Выбрать главу

Это не случайно. Если сопоставить интересы всего общества и интересы отдельных корыстных групп в статусе заказчиков-покупателей соответст­вующего политического товара, то неизменно оказывается, что общественные интересы будут выступать как “ничейные”, не имеющие товарной формы, тогда как групповые интересы действительно переводятся в товарную форму продаваемых и покупаемых решений. Поэтому общественный интерес прямо состоит в том, чтобы отстоять нерыночный статус политики как сферы, в которой формируются управленческие решения. “Политический рынок” как новая реальность “либеральной эпохи” ведет к двум опаснейшим дефор­мациям. Во-первых, он уничтожает целостность общества, ставя на его место неупорядоченную мозаику интересов, лишенных какого-либо “общего знаменателя”. В результате возникает рассогласованность общественных интересов и поведения, несовместимая с самим понятием политической системы . Здесь общественное производство коллективных социальных благ вообще прекращается, чему сопутствует паралич общественных связей и растущая взаимная отчужденность различных групп общества. Речь идет о возвращении из состояния политической цивилизации в состояние полити­ческого варварства или даже дикости. Во-вторых, товарный статус государст­венных политических решений, продаваемых на “свободном рынке”, ведет к появлению нового тоталитаризма — бесконтрольной власти держателей капитала, свободно перекупающих у нации и у социальных групп, представ­ляющих большинство, важнейшие властные решения. В условиях неограни­ченного действия политического рынка олигархические группы способны скупить, словно векселя у должников, все важнейшие решения, оставив нацию полностью неимущей как в экономическом, так и в политическом отношении — лишенной адекватного представительства и защиты.

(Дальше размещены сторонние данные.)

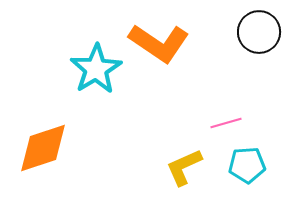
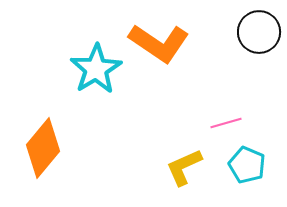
orange diamond: rotated 32 degrees counterclockwise
cyan pentagon: rotated 27 degrees clockwise
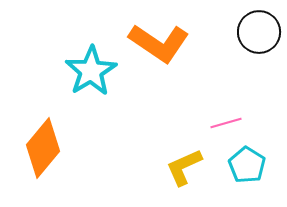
cyan star: moved 5 px left, 2 px down
cyan pentagon: rotated 9 degrees clockwise
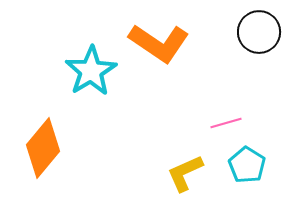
yellow L-shape: moved 1 px right, 6 px down
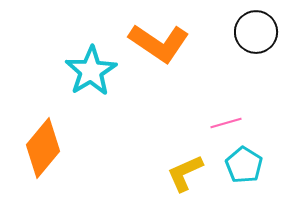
black circle: moved 3 px left
cyan pentagon: moved 3 px left
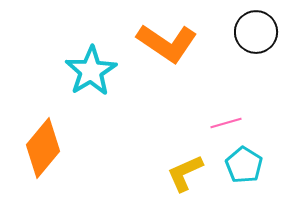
orange L-shape: moved 8 px right
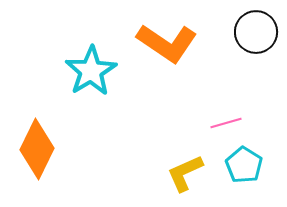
orange diamond: moved 6 px left, 1 px down; rotated 14 degrees counterclockwise
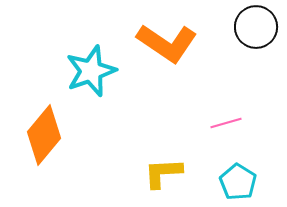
black circle: moved 5 px up
cyan star: rotated 12 degrees clockwise
orange diamond: moved 7 px right, 14 px up; rotated 14 degrees clockwise
cyan pentagon: moved 6 px left, 17 px down
yellow L-shape: moved 22 px left; rotated 21 degrees clockwise
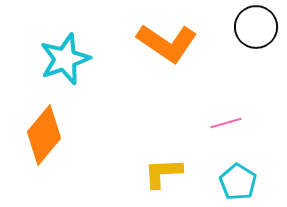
cyan star: moved 26 px left, 12 px up
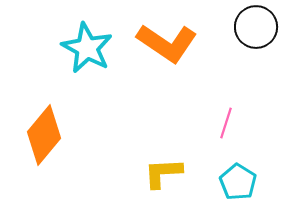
cyan star: moved 22 px right, 11 px up; rotated 24 degrees counterclockwise
pink line: rotated 56 degrees counterclockwise
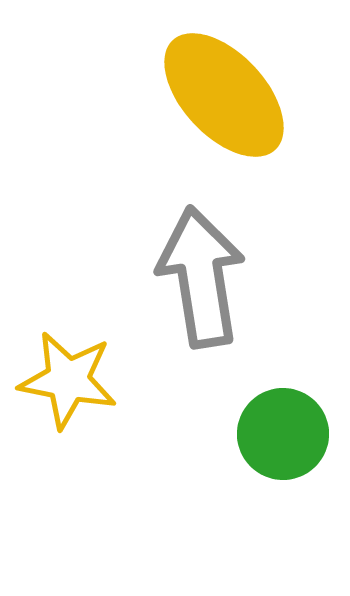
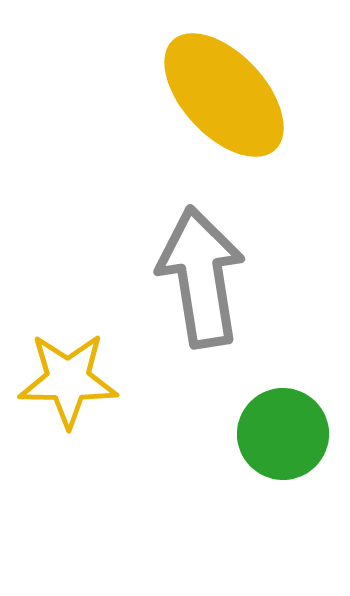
yellow star: rotated 10 degrees counterclockwise
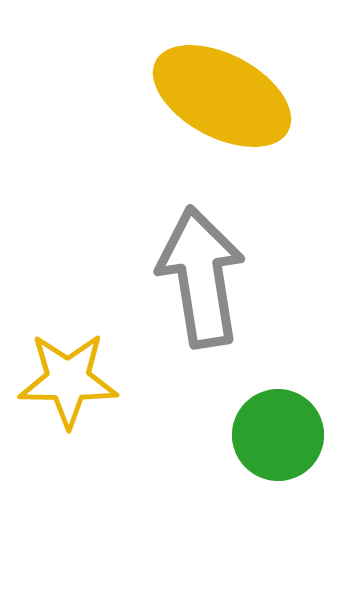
yellow ellipse: moved 2 px left, 1 px down; rotated 19 degrees counterclockwise
green circle: moved 5 px left, 1 px down
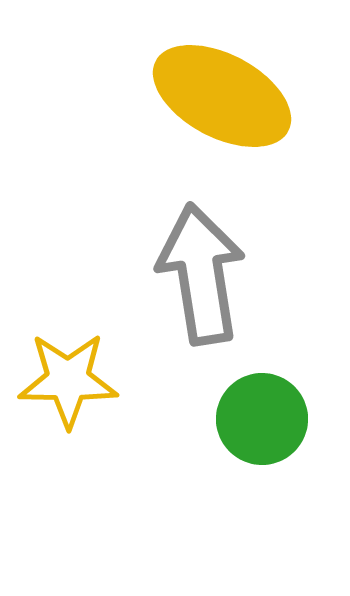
gray arrow: moved 3 px up
green circle: moved 16 px left, 16 px up
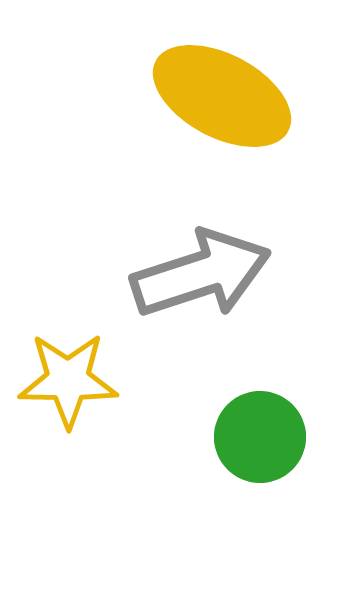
gray arrow: rotated 81 degrees clockwise
green circle: moved 2 px left, 18 px down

Положение еще более усугубляется, если на место национального политического рынка становится глобальный рынок. Последний означает, что властные группы, принимающие решения, могут продавать их заинтересован­ным заказчикам уже не только внутри страны, но и на мировом политическом рынке. Следствием этой глобальной “рыночной стихии” неизбежно станет концентрация политического капитала, скупаемого у национальных элит,  в руках наиболее богатого мирового заказчика, печатающего доллары и потому способного в нужный момент переплатить и перекупить. В условиях растущего экономического неравенства стран открытый политический рынок прямо означает, что властные элиты в ходе принятия решений заведомо станут ориентироваться не на бедных соотечественников, неспособных материально вознаградить их политическую находчивость, а на зарубежных покупателей, способных сразу же выложить наличные. Еще недавно такие выводы могли бы показаться экстравагантными, но сегодня они, увы, не только результат логики, но и освидетельствованы нашим повседневным опытом. Когда мы задаемся вопросом, почему официальная Россия блокирует жизненно важный договор с Белоруссией, логика политического рынка диктует ответ: потому что нация не сумела уплатить наличными инстанциям, ответственным за принятие соответствующих решений, а та внешняя сторона, которая всерьез заинтересована в продвижении НАТО до Смоленска, очевидно, сумела. Почему американские военные базы появились на юге постсоветского пространства, что несомненно представляет неслыханный вызов геополи­тическим интересам России? Опять-таки потому, что нация не оплатила наличными решения, соответствующего ее стратегическим интересам, а США в той или иной форме, вероятно, оплатили. Речь идет о чудовищных край­ностях, но они целиком вписываются в логику политического рынка, усиленно внедряемую в жизнь рыночными реформаторами. Речь идет о разрушении созданной в новое время политической цивилизации и возвращении к политическому феодализму в худших его формах. Вопрос о том, как заново разделить политическую и экономическую власть, вернуть политическим решениям их нетоварный статус, становится важнейшим жизненным вопросом ближайших поколений.